Saved data entries:
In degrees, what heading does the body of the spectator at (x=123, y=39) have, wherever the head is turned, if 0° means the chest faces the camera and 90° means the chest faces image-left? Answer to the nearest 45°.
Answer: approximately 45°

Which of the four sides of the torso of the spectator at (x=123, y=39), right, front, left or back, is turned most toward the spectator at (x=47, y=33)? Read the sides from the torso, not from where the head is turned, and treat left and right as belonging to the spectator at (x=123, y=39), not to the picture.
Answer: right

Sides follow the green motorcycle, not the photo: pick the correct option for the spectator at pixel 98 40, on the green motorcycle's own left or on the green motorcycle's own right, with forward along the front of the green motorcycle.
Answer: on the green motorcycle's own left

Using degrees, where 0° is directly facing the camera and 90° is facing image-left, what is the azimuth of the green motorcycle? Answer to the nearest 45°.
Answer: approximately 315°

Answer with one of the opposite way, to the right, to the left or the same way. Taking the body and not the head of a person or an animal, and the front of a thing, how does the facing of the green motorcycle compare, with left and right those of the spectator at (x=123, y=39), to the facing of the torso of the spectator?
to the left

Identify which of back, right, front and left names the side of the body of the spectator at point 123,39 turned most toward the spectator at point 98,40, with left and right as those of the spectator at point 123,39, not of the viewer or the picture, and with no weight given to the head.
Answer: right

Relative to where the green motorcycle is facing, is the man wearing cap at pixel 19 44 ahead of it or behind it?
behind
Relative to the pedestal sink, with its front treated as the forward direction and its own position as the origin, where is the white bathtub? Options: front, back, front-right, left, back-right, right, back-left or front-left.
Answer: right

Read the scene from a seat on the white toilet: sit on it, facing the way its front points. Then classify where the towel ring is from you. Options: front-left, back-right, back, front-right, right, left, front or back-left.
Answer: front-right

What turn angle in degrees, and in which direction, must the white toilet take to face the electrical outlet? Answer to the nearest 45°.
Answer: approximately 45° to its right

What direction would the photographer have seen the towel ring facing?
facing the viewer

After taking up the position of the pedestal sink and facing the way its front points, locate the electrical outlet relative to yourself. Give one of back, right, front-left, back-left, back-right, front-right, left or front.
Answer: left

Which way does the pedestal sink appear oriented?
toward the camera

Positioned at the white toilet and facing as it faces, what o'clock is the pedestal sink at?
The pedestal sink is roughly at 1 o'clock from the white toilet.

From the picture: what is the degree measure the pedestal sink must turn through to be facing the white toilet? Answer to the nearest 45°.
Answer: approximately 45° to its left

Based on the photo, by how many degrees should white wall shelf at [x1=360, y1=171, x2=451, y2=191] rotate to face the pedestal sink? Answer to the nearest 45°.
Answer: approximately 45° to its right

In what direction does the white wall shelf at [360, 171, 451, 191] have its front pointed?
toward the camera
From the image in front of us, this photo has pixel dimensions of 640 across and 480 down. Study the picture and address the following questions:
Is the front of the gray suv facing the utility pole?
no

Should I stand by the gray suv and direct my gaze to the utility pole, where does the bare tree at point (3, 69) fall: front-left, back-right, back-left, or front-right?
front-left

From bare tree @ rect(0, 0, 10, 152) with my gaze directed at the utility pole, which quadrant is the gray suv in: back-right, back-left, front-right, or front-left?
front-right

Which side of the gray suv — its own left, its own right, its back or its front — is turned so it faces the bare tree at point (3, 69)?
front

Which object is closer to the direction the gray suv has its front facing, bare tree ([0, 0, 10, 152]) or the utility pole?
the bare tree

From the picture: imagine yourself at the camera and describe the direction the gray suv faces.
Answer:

> _What is required_: Collect every line of the rows above that contains the string "wall", matching case exactly.

> _Answer section_:
Based on the photo, by how many degrees should white wall shelf at [x1=360, y1=171, x2=451, y2=191] rotate to face the pedestal sink? Answer to the nearest 45°.
In what direction does the white wall shelf at [360, 171, 451, 191] have its front pointed?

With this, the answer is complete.